> [TEXT SEGMENT]:

The Church

Found under “ASSEMBLY” in the writings of W.E. Vine, it is defined as:


“ekklesia (ἐκκλησία, 1577), from ek, “out of,” and klesis, “a calling” (kaleo, “to call”)”


I wish to look at the “Ekklesia”… “The House Of God” – (1 Timothy 3:15).

In the King James Version of the Bible it is interpreted as “Church”. What comes to your mind when you consider that word? A building? A denomination? A head office? A local gathering of people who believe the Bible?

Well, to get back to what the original intention was; to seek to find what should come to mind, we really do need to look more closely at the Greek word, and its meaning.

This has nothing to do with a building, or a place. It has nothing to do with a certain time of the week, or day. But being “called out” does suggest a “separation from”, and a “calling to”. It suggests something a person is in, or not in… no in between. Have you been “CALLED OUT”?

In its broader sense, it was used of a body of citizens “gathered” at Ephesus. Acts 19:32,39,41.

> [EXTRACTED RECORDS]:
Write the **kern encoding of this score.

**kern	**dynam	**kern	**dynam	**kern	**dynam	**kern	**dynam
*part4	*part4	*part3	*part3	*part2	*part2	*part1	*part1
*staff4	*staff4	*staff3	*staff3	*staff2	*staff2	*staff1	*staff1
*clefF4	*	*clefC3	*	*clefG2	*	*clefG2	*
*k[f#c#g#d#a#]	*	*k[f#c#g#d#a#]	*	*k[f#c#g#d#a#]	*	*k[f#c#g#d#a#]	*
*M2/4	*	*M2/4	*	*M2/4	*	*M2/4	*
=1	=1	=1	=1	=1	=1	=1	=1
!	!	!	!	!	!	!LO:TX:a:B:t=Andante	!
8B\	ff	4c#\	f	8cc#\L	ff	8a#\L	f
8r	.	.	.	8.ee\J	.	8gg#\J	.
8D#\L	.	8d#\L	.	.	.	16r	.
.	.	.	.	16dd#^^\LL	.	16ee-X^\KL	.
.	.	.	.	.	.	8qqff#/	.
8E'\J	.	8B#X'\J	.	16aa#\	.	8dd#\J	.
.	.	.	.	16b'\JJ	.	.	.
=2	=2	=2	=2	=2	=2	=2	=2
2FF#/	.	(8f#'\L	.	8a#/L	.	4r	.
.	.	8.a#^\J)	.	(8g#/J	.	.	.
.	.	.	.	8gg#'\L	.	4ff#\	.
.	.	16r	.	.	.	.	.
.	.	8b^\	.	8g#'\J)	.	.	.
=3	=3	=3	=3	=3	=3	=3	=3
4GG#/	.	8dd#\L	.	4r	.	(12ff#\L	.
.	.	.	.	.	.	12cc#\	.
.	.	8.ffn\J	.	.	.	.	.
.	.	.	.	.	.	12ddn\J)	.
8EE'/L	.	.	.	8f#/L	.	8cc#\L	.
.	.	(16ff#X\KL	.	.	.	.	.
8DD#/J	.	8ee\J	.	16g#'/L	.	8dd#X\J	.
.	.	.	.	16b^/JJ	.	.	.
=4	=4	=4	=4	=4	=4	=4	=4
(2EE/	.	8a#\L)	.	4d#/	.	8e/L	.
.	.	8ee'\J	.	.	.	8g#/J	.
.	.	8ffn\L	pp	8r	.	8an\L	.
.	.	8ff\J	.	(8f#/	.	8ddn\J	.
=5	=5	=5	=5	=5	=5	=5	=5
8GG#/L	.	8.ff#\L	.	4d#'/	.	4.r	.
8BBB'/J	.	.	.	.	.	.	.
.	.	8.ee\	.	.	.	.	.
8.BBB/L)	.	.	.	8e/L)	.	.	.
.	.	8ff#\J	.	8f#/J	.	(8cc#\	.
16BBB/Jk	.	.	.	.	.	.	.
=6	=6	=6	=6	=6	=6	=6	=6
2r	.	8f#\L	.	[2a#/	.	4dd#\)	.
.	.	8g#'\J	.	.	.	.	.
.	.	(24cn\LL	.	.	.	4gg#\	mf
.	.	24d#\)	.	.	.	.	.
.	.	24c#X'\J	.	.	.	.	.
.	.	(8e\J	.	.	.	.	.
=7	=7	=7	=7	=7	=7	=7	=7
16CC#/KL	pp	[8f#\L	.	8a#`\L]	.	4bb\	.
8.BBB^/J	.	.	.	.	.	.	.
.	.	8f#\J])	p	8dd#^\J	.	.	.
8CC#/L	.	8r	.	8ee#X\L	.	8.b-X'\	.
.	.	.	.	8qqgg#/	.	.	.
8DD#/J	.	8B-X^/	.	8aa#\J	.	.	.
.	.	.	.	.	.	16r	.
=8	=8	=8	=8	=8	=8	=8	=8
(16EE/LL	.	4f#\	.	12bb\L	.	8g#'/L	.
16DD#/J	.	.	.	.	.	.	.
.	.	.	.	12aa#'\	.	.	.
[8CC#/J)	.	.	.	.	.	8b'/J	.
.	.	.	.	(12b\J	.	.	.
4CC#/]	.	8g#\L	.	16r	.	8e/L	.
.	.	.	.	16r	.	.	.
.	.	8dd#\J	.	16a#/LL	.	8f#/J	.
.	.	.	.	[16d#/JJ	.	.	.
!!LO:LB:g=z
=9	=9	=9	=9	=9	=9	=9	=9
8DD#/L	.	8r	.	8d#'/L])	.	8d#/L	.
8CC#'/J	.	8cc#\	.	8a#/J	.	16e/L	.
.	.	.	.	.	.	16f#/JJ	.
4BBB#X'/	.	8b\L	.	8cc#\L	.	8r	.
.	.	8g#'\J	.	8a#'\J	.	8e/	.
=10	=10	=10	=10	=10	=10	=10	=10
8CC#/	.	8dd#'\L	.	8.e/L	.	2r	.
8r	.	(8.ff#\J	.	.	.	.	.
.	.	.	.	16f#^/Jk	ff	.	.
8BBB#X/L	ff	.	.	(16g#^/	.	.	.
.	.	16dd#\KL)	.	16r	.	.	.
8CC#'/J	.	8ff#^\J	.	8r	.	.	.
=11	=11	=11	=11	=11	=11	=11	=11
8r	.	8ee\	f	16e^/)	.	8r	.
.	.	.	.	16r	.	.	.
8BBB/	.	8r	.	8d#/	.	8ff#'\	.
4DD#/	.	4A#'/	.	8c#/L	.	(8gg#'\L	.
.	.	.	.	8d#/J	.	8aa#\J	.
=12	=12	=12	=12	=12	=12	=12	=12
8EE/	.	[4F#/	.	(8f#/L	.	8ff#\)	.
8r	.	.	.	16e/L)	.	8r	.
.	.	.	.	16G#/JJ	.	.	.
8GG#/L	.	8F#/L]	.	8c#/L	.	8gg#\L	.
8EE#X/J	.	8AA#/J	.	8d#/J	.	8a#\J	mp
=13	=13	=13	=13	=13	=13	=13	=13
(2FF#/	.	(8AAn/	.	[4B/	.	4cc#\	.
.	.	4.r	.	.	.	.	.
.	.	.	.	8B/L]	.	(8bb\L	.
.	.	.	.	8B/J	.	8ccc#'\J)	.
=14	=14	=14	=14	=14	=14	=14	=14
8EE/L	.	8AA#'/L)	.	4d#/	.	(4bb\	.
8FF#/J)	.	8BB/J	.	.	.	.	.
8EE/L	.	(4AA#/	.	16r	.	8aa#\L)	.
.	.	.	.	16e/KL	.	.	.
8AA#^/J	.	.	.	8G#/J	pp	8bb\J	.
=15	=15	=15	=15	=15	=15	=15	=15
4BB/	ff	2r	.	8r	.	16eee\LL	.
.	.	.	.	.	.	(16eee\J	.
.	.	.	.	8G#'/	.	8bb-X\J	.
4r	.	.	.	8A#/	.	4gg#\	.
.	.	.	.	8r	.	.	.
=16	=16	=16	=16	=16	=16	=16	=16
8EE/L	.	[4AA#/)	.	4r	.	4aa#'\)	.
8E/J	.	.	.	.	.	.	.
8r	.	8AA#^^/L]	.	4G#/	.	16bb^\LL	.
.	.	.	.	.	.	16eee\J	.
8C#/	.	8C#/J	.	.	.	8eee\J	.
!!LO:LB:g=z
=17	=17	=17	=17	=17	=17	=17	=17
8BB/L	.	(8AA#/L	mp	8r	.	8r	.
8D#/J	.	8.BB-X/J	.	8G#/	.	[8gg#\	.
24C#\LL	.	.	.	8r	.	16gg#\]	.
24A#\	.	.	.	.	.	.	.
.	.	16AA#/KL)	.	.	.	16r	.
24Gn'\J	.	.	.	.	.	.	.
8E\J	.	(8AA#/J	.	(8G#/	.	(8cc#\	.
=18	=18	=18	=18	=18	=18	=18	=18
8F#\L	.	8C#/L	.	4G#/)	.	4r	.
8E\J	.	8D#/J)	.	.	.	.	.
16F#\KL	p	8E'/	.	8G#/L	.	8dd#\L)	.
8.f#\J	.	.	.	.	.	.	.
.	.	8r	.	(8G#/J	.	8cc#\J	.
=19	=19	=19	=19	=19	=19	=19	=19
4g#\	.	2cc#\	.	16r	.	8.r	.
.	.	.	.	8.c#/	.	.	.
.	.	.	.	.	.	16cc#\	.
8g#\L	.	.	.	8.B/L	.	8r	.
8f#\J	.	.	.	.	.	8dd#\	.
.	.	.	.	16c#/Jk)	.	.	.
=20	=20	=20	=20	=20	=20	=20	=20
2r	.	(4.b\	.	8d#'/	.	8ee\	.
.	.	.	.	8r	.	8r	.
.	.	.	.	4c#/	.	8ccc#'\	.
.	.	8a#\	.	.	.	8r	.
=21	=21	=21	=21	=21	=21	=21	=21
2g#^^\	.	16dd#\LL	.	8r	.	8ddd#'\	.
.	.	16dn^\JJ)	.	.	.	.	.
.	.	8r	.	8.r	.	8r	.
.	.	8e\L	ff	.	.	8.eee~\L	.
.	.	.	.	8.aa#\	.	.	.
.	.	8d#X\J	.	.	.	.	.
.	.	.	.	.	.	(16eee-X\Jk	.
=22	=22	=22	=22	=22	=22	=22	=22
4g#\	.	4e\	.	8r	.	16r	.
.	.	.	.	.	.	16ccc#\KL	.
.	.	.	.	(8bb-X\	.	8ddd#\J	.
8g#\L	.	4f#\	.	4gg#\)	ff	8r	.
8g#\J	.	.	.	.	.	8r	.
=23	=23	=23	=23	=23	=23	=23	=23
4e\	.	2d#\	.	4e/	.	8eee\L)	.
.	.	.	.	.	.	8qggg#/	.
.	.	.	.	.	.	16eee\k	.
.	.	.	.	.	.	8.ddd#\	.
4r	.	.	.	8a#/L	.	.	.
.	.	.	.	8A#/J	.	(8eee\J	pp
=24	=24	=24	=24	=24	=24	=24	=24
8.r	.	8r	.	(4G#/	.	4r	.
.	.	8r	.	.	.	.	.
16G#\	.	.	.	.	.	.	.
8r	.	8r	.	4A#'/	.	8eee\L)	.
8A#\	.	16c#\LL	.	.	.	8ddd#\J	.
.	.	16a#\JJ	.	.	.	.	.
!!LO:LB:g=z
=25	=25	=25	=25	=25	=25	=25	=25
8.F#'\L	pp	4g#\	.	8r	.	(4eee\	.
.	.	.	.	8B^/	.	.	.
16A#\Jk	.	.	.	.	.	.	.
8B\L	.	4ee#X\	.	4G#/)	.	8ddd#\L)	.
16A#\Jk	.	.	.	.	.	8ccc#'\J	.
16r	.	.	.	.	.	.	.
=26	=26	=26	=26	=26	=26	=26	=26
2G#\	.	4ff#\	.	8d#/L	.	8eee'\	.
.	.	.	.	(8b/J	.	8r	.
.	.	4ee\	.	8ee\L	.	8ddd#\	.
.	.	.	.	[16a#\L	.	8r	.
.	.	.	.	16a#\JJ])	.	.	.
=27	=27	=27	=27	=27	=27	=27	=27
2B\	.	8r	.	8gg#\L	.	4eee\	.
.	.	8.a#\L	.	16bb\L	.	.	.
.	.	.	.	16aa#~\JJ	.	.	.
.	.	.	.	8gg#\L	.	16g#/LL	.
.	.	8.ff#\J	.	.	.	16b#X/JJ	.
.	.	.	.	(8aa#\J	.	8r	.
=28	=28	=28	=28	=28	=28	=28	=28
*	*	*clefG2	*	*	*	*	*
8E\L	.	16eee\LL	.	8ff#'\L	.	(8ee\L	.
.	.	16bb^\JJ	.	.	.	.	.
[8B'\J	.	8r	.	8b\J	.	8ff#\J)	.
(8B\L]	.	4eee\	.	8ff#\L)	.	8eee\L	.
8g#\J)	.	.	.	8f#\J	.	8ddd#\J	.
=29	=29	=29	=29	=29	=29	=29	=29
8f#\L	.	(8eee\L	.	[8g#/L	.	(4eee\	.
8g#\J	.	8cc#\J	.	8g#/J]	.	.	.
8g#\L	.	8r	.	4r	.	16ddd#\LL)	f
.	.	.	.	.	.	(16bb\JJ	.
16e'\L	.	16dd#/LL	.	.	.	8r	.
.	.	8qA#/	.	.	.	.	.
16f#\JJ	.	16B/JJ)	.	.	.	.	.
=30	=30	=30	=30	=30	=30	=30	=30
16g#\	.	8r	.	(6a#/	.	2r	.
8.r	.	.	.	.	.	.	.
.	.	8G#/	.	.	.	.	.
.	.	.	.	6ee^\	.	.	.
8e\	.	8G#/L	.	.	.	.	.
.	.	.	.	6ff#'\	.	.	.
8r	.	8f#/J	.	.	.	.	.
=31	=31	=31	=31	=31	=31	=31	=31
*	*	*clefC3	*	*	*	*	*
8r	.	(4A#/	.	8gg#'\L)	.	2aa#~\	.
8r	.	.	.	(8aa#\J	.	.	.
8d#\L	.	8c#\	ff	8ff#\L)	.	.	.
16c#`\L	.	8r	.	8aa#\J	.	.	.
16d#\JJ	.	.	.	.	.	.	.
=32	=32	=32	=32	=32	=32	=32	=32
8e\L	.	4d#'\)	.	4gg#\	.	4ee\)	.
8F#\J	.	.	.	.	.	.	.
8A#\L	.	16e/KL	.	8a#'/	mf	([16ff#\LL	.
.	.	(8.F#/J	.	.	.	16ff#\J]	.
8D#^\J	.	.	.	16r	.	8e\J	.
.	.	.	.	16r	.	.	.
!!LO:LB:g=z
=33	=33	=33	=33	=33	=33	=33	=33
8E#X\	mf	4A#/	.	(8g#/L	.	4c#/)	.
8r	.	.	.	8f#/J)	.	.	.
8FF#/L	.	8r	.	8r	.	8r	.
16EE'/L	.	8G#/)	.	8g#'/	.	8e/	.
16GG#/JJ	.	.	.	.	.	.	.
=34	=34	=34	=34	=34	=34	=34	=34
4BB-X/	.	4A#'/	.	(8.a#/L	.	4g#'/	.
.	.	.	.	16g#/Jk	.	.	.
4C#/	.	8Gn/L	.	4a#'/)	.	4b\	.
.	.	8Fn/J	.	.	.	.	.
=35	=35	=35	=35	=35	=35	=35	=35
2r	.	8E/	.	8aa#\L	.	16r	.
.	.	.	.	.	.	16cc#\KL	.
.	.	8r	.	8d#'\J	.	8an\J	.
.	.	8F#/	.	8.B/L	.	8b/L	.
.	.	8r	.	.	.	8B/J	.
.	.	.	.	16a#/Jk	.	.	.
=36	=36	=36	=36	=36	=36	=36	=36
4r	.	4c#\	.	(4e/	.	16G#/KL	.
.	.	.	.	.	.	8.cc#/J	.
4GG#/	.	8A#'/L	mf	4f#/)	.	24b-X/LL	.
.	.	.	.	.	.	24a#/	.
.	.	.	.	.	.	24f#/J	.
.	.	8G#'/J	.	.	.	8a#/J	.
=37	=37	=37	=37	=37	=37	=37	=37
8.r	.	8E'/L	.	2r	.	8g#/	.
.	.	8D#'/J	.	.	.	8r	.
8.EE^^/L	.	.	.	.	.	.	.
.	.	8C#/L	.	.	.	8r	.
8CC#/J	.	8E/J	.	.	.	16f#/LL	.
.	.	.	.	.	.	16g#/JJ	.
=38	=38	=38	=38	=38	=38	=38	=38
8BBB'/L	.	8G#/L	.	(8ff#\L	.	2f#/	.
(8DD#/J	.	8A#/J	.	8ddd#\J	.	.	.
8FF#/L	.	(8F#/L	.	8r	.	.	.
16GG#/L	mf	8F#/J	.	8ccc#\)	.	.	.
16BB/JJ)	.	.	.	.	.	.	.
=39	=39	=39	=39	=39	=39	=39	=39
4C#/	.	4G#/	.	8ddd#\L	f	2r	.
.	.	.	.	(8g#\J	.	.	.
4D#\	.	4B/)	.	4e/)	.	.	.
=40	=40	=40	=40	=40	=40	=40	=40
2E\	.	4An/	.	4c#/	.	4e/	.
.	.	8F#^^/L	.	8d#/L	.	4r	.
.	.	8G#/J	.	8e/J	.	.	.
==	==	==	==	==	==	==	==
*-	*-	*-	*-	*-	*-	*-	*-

> [EXERCISE PROMPT]:
In the text on the church, give the part that opens with the words containing "I wish to look" and closes with "believe the Bible?" again, substituting "Assembly" for "Church".

> [RESPONSE AREA]:
I wish to look at the “Ekklesia”… “The House Of God” – (1 Timothy 3:15).

In the King James Version of the Bible it is interpreted as “Assembly”. What comes to your mind when you consider that word? A building? A denomination? A head office? A local gathering of people who believe the Bible?